* [Source data]
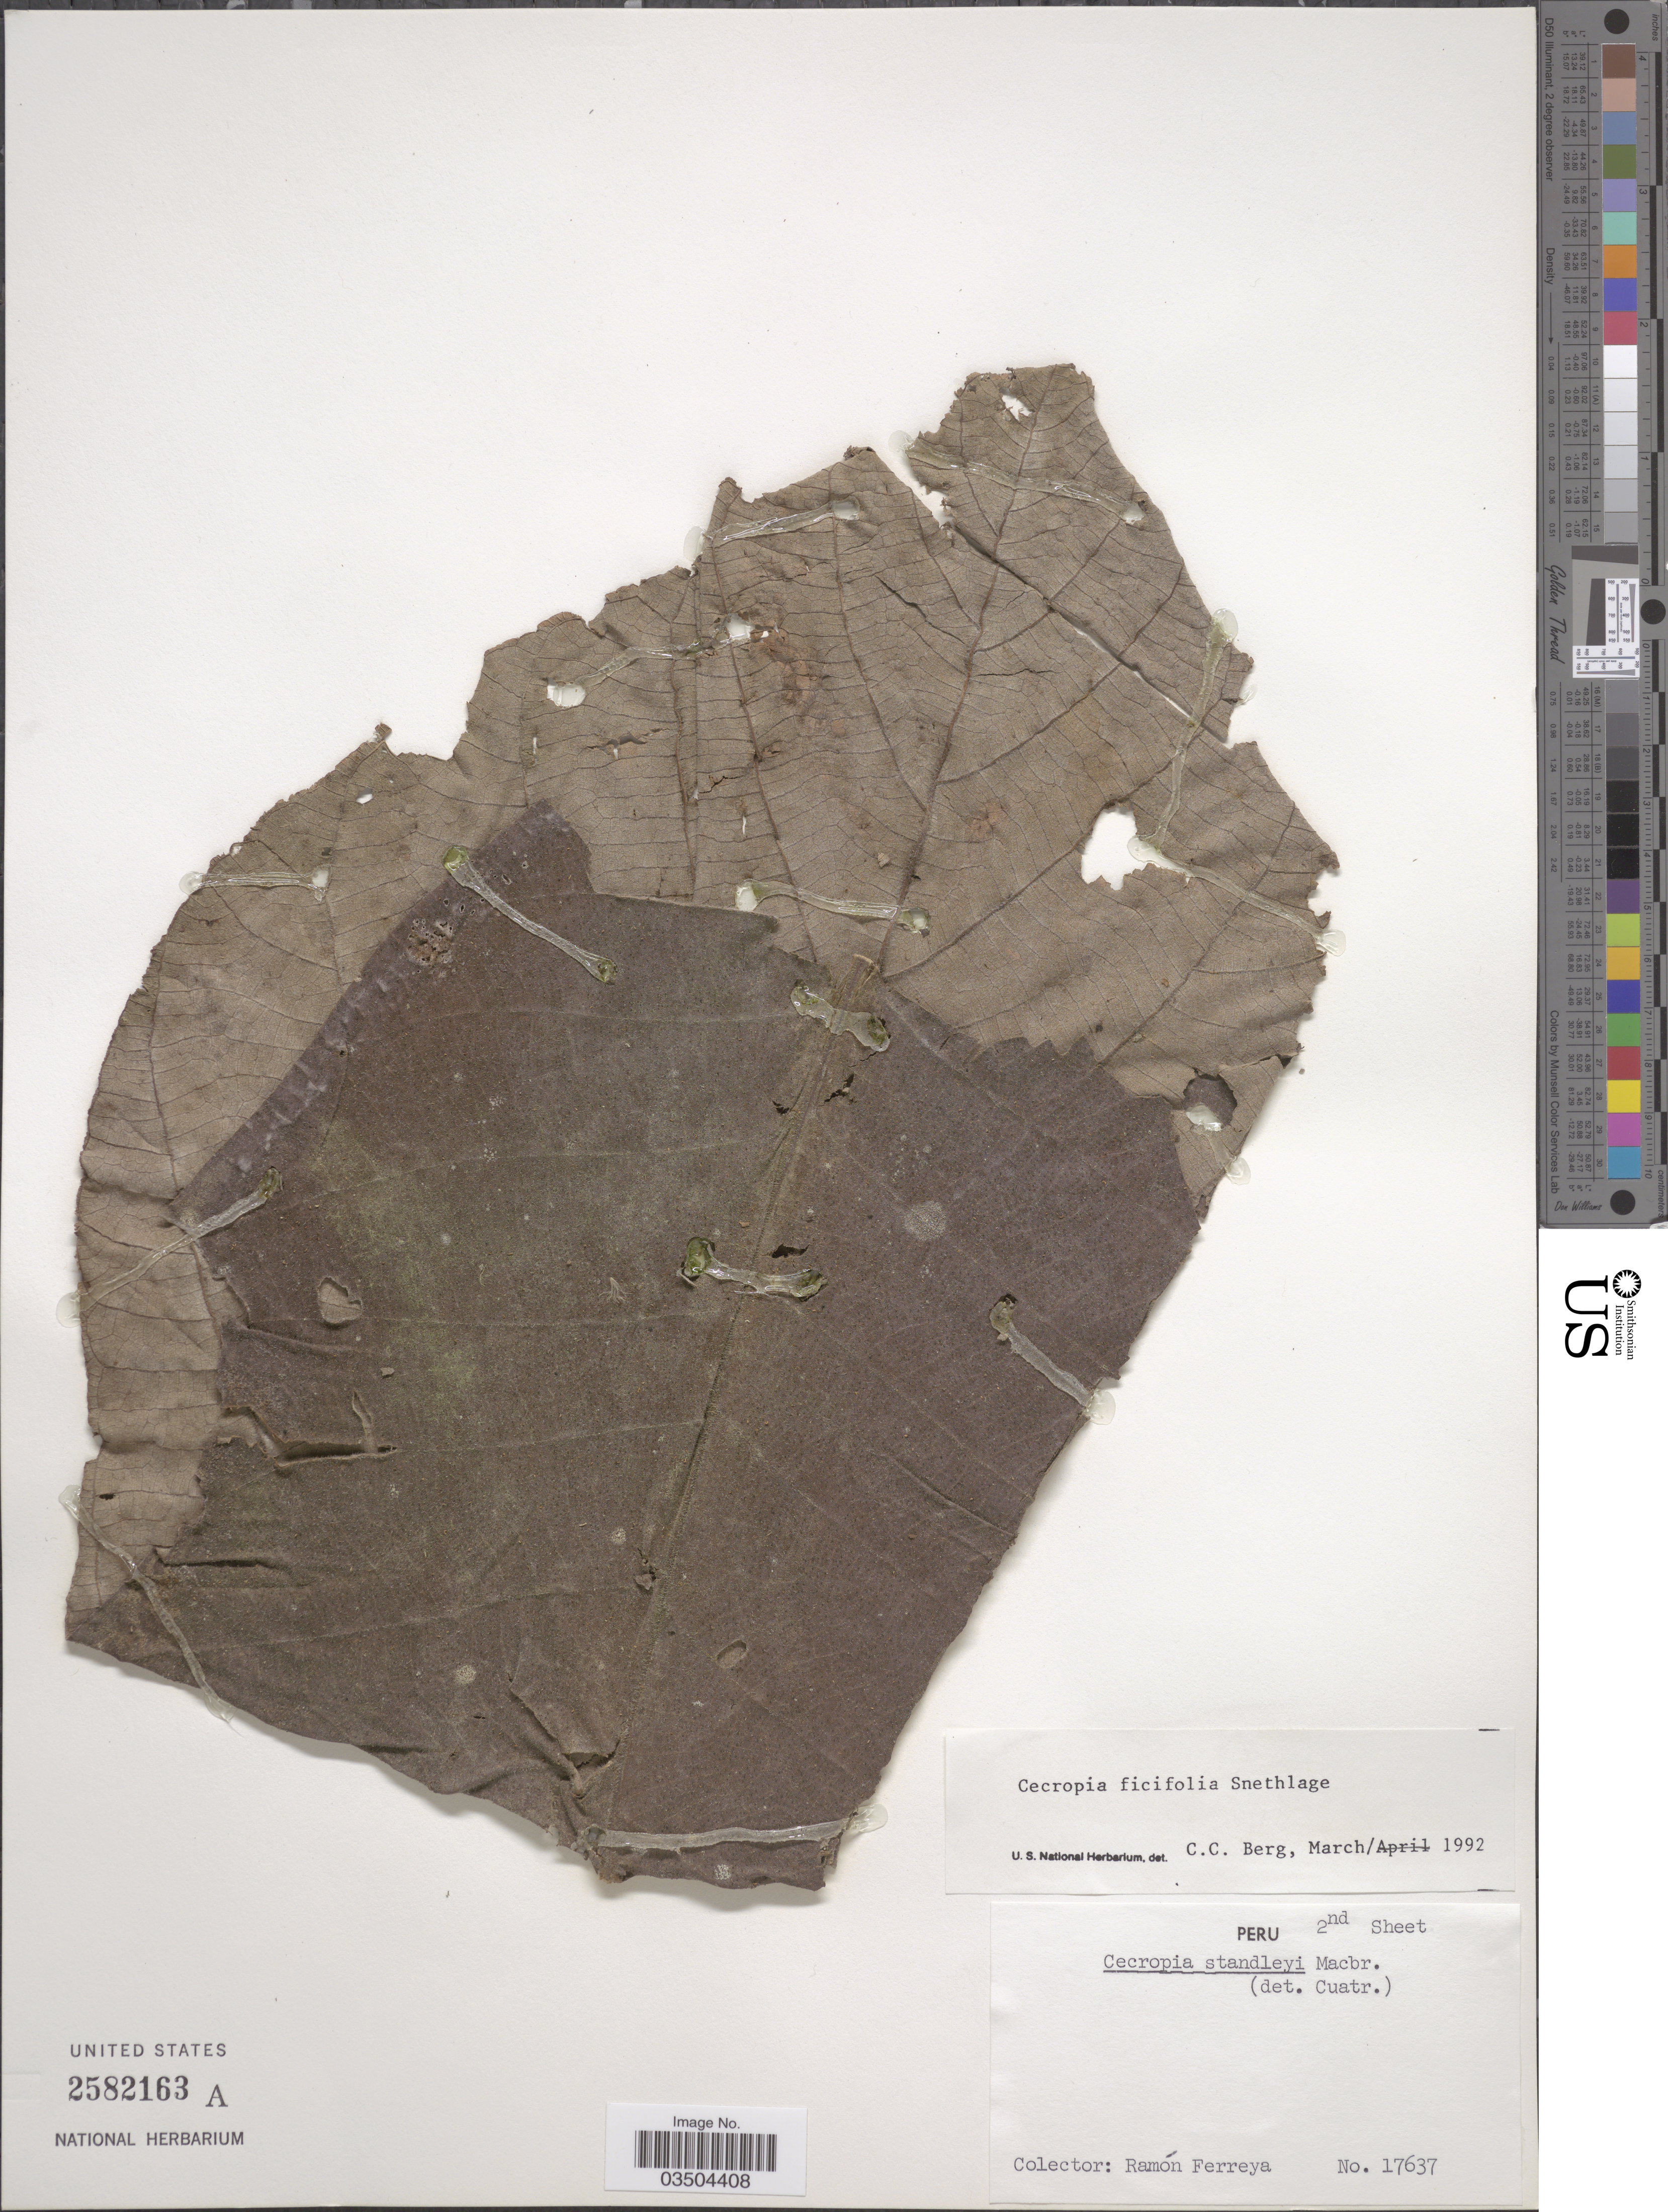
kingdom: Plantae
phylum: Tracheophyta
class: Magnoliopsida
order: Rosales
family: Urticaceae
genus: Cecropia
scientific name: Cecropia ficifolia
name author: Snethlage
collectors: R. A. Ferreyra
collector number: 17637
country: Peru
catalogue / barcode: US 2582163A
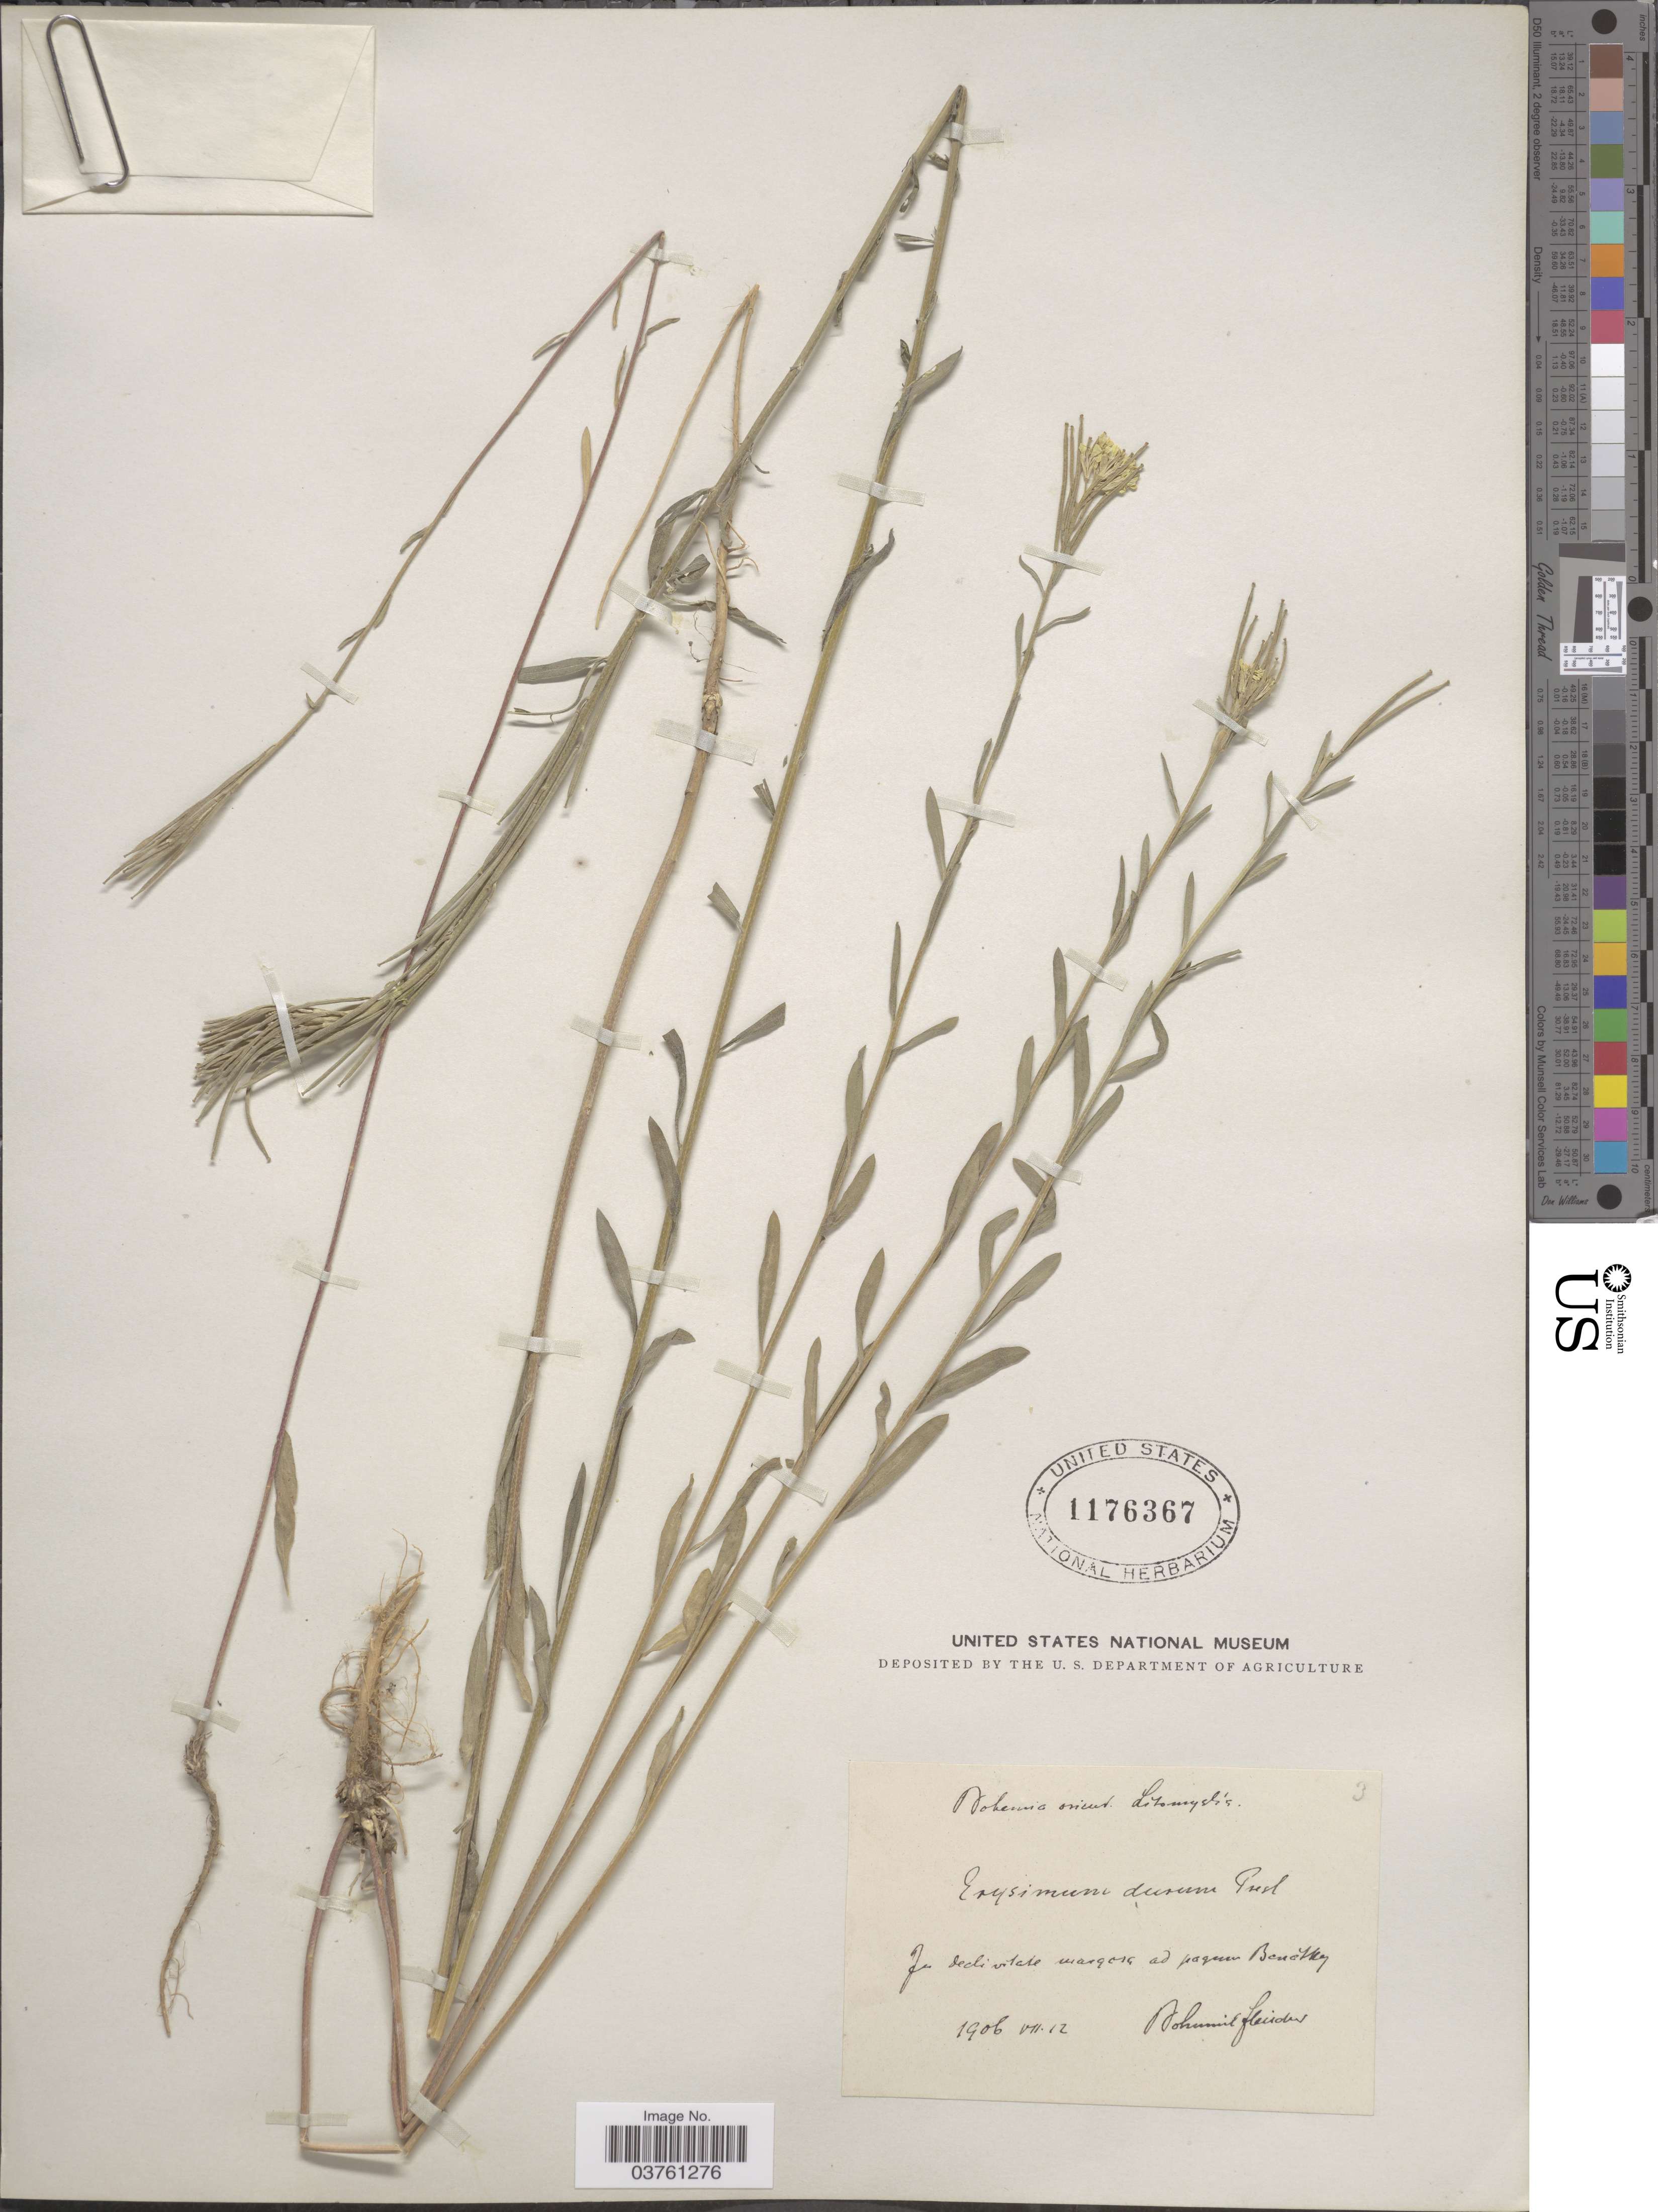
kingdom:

* [Problem statement]
Can you edit the entries, starting with the line with "family: Urticaceae" and going on through the end of the entries, so that "country" becomes "nation" and everything else stays unchanged? Leave the pictures out of your answer.

* [Task result]
family: Urticaceae
genus: Cecropia
scientific name: Cecropia ficifolia
name author: Snethlage
collectors: R. A. Ferreyra
collector number: 17637
nation: Peru
catalogue / barcode: US 2582163A
kingdom:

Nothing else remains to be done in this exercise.